TASK: Transcribe the records underneath word for word, and leave no line out.

(Transcribed page contents)
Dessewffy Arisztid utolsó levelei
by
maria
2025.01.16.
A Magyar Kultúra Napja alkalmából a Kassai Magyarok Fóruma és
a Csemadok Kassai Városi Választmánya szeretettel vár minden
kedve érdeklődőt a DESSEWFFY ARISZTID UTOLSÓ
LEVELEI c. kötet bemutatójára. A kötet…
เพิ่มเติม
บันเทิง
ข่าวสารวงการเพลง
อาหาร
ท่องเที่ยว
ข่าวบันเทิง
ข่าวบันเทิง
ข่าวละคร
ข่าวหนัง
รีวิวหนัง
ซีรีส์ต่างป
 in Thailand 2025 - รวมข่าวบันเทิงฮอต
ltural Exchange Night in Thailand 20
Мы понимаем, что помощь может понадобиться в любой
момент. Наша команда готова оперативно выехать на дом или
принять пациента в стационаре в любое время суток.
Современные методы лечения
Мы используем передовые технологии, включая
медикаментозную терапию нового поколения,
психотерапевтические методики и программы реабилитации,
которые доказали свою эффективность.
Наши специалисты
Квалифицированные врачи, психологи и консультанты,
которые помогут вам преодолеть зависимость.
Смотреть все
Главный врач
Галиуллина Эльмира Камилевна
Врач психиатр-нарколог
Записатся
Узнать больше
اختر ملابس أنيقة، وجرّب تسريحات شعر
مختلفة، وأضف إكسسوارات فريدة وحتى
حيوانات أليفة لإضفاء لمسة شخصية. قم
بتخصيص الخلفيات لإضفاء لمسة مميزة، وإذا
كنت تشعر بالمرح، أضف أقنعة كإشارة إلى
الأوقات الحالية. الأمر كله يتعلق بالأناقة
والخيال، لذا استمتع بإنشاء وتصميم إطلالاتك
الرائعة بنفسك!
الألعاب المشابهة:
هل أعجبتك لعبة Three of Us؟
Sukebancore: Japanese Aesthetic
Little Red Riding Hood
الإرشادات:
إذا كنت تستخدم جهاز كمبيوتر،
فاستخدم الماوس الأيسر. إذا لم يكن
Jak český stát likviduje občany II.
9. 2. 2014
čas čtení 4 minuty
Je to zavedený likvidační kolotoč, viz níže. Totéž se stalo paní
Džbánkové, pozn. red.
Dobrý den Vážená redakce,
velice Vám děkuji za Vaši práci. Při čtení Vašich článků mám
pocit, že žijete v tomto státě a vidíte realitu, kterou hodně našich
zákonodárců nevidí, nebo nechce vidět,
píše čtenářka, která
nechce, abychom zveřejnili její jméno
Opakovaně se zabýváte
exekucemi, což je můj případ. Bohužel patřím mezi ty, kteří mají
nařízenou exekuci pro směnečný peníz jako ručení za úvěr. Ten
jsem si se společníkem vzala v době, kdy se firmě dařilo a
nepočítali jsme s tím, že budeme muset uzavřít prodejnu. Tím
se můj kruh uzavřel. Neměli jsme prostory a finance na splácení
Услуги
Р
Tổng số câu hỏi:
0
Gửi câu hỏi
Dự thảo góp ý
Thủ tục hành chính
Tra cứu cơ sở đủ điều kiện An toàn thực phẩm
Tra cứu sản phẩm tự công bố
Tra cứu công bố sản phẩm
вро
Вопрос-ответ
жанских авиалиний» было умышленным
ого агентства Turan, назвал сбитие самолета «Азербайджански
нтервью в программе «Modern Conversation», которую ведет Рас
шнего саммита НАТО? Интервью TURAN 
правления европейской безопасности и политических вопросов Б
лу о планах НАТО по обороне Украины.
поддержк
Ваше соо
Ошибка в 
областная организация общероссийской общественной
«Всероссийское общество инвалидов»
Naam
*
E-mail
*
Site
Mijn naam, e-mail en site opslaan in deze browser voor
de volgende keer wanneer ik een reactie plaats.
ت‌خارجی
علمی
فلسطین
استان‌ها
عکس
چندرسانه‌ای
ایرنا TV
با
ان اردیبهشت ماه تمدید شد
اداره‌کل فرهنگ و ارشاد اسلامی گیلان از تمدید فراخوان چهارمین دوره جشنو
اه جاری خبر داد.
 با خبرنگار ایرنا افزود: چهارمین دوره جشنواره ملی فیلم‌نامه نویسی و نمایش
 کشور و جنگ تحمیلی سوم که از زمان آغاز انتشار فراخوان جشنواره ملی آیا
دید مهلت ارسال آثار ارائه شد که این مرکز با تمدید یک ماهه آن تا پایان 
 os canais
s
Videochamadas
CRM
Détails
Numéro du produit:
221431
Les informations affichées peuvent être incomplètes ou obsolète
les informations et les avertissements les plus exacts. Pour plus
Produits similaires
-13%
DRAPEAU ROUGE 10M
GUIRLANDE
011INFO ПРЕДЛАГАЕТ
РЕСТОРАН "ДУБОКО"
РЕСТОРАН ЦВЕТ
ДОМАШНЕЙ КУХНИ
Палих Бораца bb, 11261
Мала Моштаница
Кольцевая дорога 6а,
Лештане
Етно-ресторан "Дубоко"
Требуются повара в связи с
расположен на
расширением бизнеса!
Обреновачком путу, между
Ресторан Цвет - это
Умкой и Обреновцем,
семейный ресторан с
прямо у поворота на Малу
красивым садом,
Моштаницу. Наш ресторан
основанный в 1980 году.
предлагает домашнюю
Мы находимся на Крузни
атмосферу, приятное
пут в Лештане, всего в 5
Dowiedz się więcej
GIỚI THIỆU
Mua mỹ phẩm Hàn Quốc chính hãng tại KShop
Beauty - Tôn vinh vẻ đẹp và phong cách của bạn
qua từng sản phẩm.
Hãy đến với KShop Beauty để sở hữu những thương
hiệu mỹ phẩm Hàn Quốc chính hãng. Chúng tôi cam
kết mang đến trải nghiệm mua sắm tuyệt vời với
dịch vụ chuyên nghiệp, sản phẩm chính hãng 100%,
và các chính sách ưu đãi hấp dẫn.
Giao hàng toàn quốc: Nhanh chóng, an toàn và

RESULT OF THIS EXERCISE:
Dessewffy Arisztid utolsó levelei
by
maria
2025.01.16.
A Magyar Kultúra Napja alkalmából a Kassai Magyarok Fóruma és
a Csemadok Kassai Városi Választmánya szeretettel vár minden
kedve érdeklődőt a DESSEWFFY ARISZTID UTOLSÓ
LEVELEI c. kötet bemutatójára. A kötet…
เพิ่มเติม
บันเทิง
ข่าวสารวงการเพลง
อาหาร
ท่องเที่ยว
ข่าวบันเทิง
ข่าวบันเทิง
ข่าวละคร
ข่าวหนัง
รีวิวหนัง
ซีรีส์ต่างป
 in Thailand 2025 - รวมข่าวบันเทิงฮอต
ltural Exchange Night in Thailand 20
Мы понимаем, что помощь может понадобиться в любой
момент. Наша команда готова оперативно выехать на дом или
принять пациента в стационаре в любое время суток.
Современные методы лечения
Мы используем передовые технологии, включая
медикаментозную терапию нового поколения,
психотерапевтические методики и программы реабилитации,
которые доказали свою эффективность.
Наши специалисты
Квалифицированные врачи, психологи и консультанты,
которые помогут вам преодолеть зависимость.
Смотреть все
Главный врач
Галиуллина Эльмира Камилевна
Врач психиатр-нарколог
Записатся
Узнать больше
اختر ملابس أنيقة، وجرّب تسريحات شعر
مختلفة، وأضف إكسسوارات فريدة وحتى
حيوانات أليفة لإضفاء لمسة شخصية. قم
بتخصيص الخلفيات لإضفاء لمسة مميزة، وإذا
كنت تشعر بالمرح، أضف أقنعة كإشارة إلى
الأوقات الحالية. الأمر كله يتعلق بالأناقة
والخيال، لذا استمتع بإنشاء وتصميم إطلالاتك
الرائعة بنفسك!
الألعاب المشابهة:
هل أعجبتك لعبة Three of Us؟
Sukebancore: Japanese Aesthetic
Little Red Riding Hood
الإرشادات:
إذا كنت تستخدم جهاز كمبيوتر،
فاستخدم الماوس الأيسر. إذا لم يكن
Jak český stát likviduje občany II.
9. 2. 2014
čas čtení 4 minuty
Je to zavedený likvidační kolotoč, viz níže. Totéž se stalo paní
Džbánkové, pozn. red.
Dobrý den Vážená redakce,
velice Vám děkuji za Vaši práci. Při čtení Vašich článků mám
pocit, že žijete v tomto státě a vidíte realitu, kterou hodně našich
zákonodárců nevidí, nebo nechce vidět,
píše čtenářka, která
nechce, abychom zveřejnili její jméno
Opakovaně se zabýváte
exekucemi, což je můj případ. Bohužel patřím mezi ty, kteří mají
nařízenou exekuci pro směnečný peníz jako ručení za úvěr. Ten
jsem si se společníkem vzala v době, kdy se firmě dařilo a
nepočítali jsme s tím, že budeme muset uzavřít prodejnu. Tím
se můj kruh uzavřel. Neměli jsme prostory a finance na splácení
Услуги
Р
Tổng số câu hỏi:
0
Gửi câu hỏi
Dự thảo góp ý
Thủ tục hành chính
Tra cứu cơ sở đủ điều kiện An toàn thực phẩm
Tra cứu sản phẩm tự công bố
Tra cứu công bố sản phẩm
вро
Вопрос-ответ
жанских авиалиний» было умышленным
ого агентства Turan, назвал сбитие самолета «Азербайджански
нтервью в программе «Modern Conversation», которую ведет Рас
шнего саммита НАТО? Интервью TURAN 
правления европейской безопасности и политических вопросов Б
лу о планах НАТО по обороне Украины.
поддержк
Ваше соо
Ошибка в 
областная организация общероссийской общественной
«Всероссийское общество инвалидов»
Naam
*
E-mail
*
Site
Mijn naam, e-mail en site opslaan in deze browser voor
de volgende keer wanneer ik een reactie plaats.
ت‌خارجی
علمی
فلسطین
استان‌ها
عکس
چندرسانه‌ای
ایرنا TV
با
ان اردیبهشت ماه تمدید شد
اداره‌کل فرهنگ و ارشاد اسلامی گیلان از تمدید فراخوان چهارمین دوره جشنو
اه جاری خبر داد.
 با خبرنگار ایرنا افزود: چهارمین دوره جشنواره ملی فیلم‌نامه نویسی و نمایش
 کشور و جنگ تحمیلی سوم که از زمان آغاز انتشار فراخوان جشنواره ملی آیا
دید مهلت ارسال آثار ارائه شد که این مرکز با تمدید یک ماهه آن تا پایان 
 os canais
s
Videochamadas
CRM
Détails
Numéro du produit:
221431
Les informations affichées peuvent être incomplètes ou obsolète
les informations et les avertissements les plus exacts. Pour plus
Produits similaires
-13%
DRAPEAU ROUGE 10M
GUIRLANDE
011INFO ПРЕДЛАГАЕТ
РЕСТОРАН "ДУБОКО"
РЕСТОРАН ЦВЕТ
ДОМАШНЕЙ КУХНИ
Палих Бораца bb, 11261
Мала Моштаница
Кольцевая дорога 6а,
Лештане
Етно-ресторан "Дубоко"
Требуются повара в связи с
расположен на
расширением бизнеса!
Обреновачком путу, между
Ресторан Цвет - это
Умкой и Обреновцем,
семейный ресторан с
прямо у поворота на Малу
красивым садом,
Моштаницу. Наш ресторан
основанный в 1980 году.
предлагает домашнюю
Мы находимся на Крузни
атмосферу, приятное
пут в Лештане, всего в 5
Dowiedz się więcej
GIỚI THIỆU
Mua mỹ phẩm Hàn Quốc chính hãng tại KShop
Beauty - Tôn vinh vẻ đẹp và phong cách của bạn
qua từng sản phẩm.
Hãy đến với KShop Beauty để sở hữu những thương
hiệu mỹ phẩm Hàn Quốc chính hãng. Chúng tôi cam
kết mang đến trải nghiệm mua sắm tuyệt vời với
dịch vụ chuyên nghiệp, sản phẩm chính hãng 100%,
và các chính sách ưu đãi hấp dẫn.
Giao hàng toàn quốc: Nhanh chóng, an toàn và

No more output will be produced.